Auch habe ich die Gelegenheit genutzt, das nächste Projekt der Junkertafel der Colonia Agrippina, das „UHU-Wiki“, in kurzen Worten zu beschreiben. Dieses befindet sich zwar aktuell noch in der technischen Umsetzung, aber wenn ich hier bereits Neugier wecken und die umtriebigen Aktivitäten bewerben kann, kann ich den Moment nicht verstreichen lassen.
Überrascht wurde der Junker dann aber noch selbst: Nach den dargebotenen Informationsbeiträgen wurde mir die Plakette der Netzritter überreicht. Da war ich dann doch einmal sprachlos.
Wenn auch nicht für lang. Ihr kennt mich ja. Und deshalb wisst ihr auch, dass ich diese besondere Auszeichnung zwar sehr schätze, aber es mir nicht um Orden, Ahnen, Plaketten, Aufkleber oder Einnäher geht, sondern zuvörderst um die Freude am Spiel. Daher rührt meine Motivation, dieses Spiel zu erhalten und zu fördern, und dazu ist mir jede Idee und jeder konstruktive Meinungsaustausch willkommen. Ob und was in einem Reych, oder speziell in der Colonia Agrippina umgesetzt werden kann und wird, ist davon separat zu bewerten. Nicht jede Idee ist sinnvoll, doch jede Idee ist grundsätzlich erst einmal wichtig und wert, sich damit zu befassen.

## Inhalt der Datensätze:
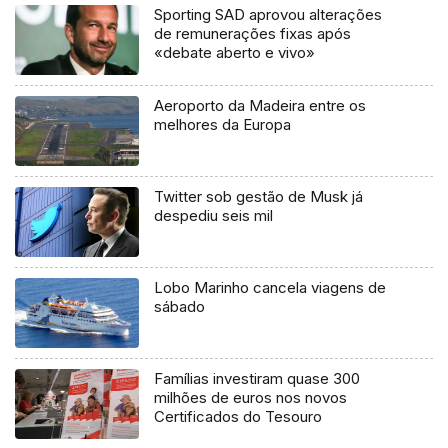
Sporting SAD aprovou alterações
de remunerações fixas após
«debate aberto e vivo»
Aeroporto da Madeira entre os
melhores da Europa
Twitter sob gestão de Musk já
despediu seis mil
Lobo Marinho cancela viagens de
sábado
Famílias investiram quase 300
milhões de euros nos novos
Certificados do Tesouro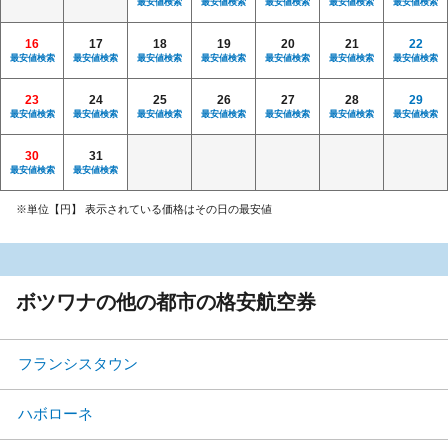
最安値検索
最安値検索
最安値検索
最安値検索
最安値検索
16
17
18
19
20
21
22
最安値検索
最安値検索
最安値検索
最安値検索
最安値検索
最安値検索
最安値検索
23
24
25
26
27
28
29
最安値検索
最安値検索
最安値検索
最安値検索
最安値検索
最安値検索
最安値検索
30
31
最安値検索
最安値検索
※単位【円】 表示されている価格はその日の最安値
ボツワナの他の都市の格安航空券
フランシスタウン
ハボローネ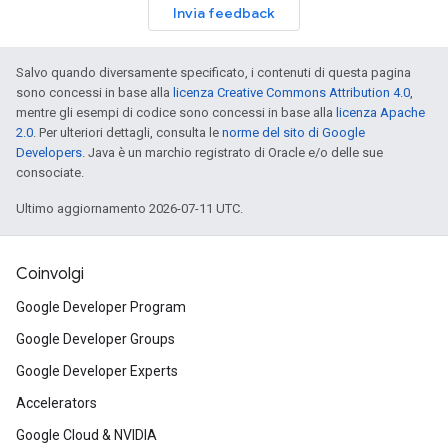
Invia feedback
Salvo quando diversamente specificato, i contenuti di questa pagina
sono concessi in base alla
licenza Creative Commons Attribution 4.0
,
mentre gli esempi di codice sono concessi in base alla
licenza Apache
2.0
. Per ulteriori dettagli, consulta le
norme del sito di Google
Developers
. Java è un marchio registrato di Oracle e/o delle sue
consociate.
Ultimo aggiornamento 2026-07-11 UTC.
Coinvolgi
Google Developer Program
Google Developer Groups
Google Developer Experts
Accelerators
Google Cloud & NVIDIA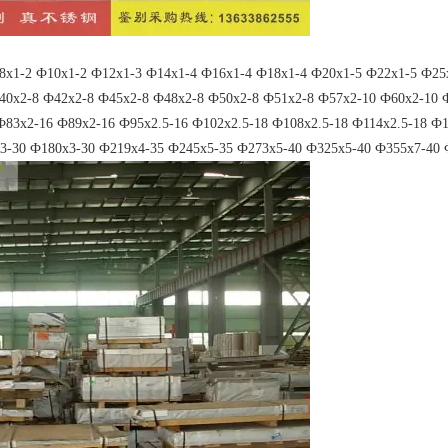
-2 Ф10x1-2 Ф12x1-3 Ф14x1-4 Ф16x1-4 Ф18x1-4 Ф20x1-5 Ф22x1-5 Ф25x1
40x2-8 Ф42x2-8 Ф45x2-8 Ф48x2-8 Ф50x2-8 Ф51x2-8 Ф57x2-10 Ф60x2-10 
Ф83x2-16 Ф89x2-16 Ф95x2.5-16 Ф102x2.5-18 Ф108x2.5-18 Ф114x2.5-18 Ф
3-30 Ф180x3-30 Ф219x4-35 Ф245x5-35 Ф273x5-40 Ф325x5-40 Ф355x7-40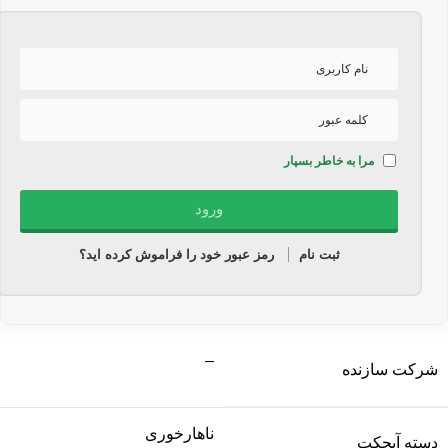
مرا به خاطر بسپار
ثبت نام
رمز عبور خود را فراموش کرده اید؟
–
شرکت سازنده
ناهارخوری
دسته آبجکت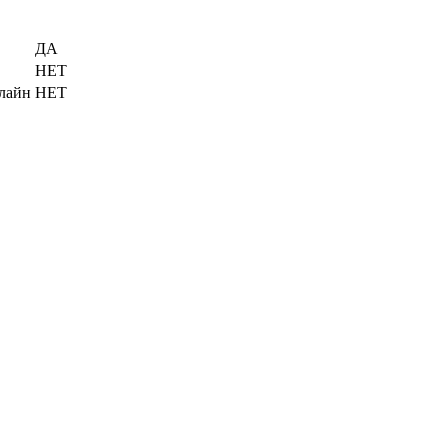
ДА
НЕТ
нлайн
НЕТ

## Aufgabenstellung:
Setze den Bericht über die Junkertafel der Colonia Agrippina im Anschluss an seinen letzten Satz fort. Die Datensätze braucht es hierfür nicht.

## Antwort:
3. Auftritt: Wort- und Musikbeiträge
Damit möchte ich nun aber auch zum letzten Teil übergehen, den Wort- und Musikbeiträgen der eingerittenen Sassen und, das verdient besonderer Erwähnung, auch den Musikbeiträgen einer Burgmaid.
Die Tonsassen der Gladebachum Monarchorum (252) waren natürlich wieder mit von der Partie und faszinierten mit ihrem a capella Gesang.
Höhepunkt war jedoch die liebreizende Burgmaid Franziska unseres Schlaraffenbruders Ritter CAN-Fil. Sie zeigte ihre Begeisterung für unseren Bund, indem sie Liedbeiträge von „Cheek to Cheek“ (Coverversion von Lady Gaga/Tony Bennett), „Ich will keine Schokolade“ (Trude Herr) und „Here comes the sun“ (Beatles) zum Besten gab. Begleitet von einem elektronischen Backgroundorchester zog sie mit ihrer vollen, herrlichen Stimme und dem hohen Anspruch an ihre Darbietung alle Anwesenden in ihren Bann.
Ritter Willewo (305) fechste über zwei Damen, die sich unterhalten, und über das Entsetzen der einen, als die andere freimütig berichtet, dass ihr Gatte mit ihrem Einverständnis wöchentlich ein Freudenhaus aufsucht – natürlich um hier zu sippen.
Das mehrstündige Programm war jedoch derart vielfältig, dass es hier den Rahmen sprengen würde, alle Beiträge aufzuzählen. Wer also hier nicht Erwähnung fand mag es mir nachsehen, ich habe nach persönlichem Gusto einige Beiträge ausgewählt, was den Wert der anderen nicht schmälern soll. Et tu, Julius.
Viel zu schnell flog die Zeit dahin, und bei dem hochkarätigen Programm rückte die Mitternachtsstunde stetig näher. Einige wenige Sassen tauschten noch ein Schwätzchen oder Kontaktdaten aus, doch dann zerstreuten wir uns ziemlich schnell. Schließlich stand den meisten am Folgetag noch eine lange Rückfahrt zum Heimburg bevor.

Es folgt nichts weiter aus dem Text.